There is no blame game for the situation that Parti Lepep finds itself in. By now everyone has accepted that each person had a role to play, and whether they had played that role right is something else. The ‘ifs’, ‘buts’ and ‘maybes’ are useless now.
 Was I doing the job that I volunteered to do? Did I make any mistake? If we all agree that probably yes, we are humans and therefore we made mistakes then it would be easier to get over the shocks that happened 2 years ago, and get to work with vigour and determination to make it right the next time.
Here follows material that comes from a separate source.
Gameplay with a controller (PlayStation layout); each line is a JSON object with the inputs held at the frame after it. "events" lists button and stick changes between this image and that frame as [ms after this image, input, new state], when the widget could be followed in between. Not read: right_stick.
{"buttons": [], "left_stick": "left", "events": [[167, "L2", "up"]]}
Everyone will be in a better frame of mind to understand that President Faure is not having the time of his life at State House. That he needs trust and support from everyone, especially from those who voted for LDS. By now, the majority of people know that the situation of having LDS in the Assembly cannot continue. They have to leave the National Assembly in 2021. The question now is what are we doing to make this happen?
What have we learned and probably still learning from this cohabitation? It is definitely not a situation that is good for Seychelles. The country will not thrive if it continues in future to have Parti Lepep in Executive and LDS in the Assembly. Cohabitation is not designed as a tool to seek revenge. It is not designed as a tool to contest individual strength of power. It is designed as a collaboration of the different arms of government to help the country progress.
This means that cohabitation can only succeed with the right group of politicians who understand that purpose. With LDS, this is not happening. Seychelles is too small for political instability. It damages our economy, the social fabrics of our society, including our values, our children and families are being affected and in general it creates doubts that are not good for our country.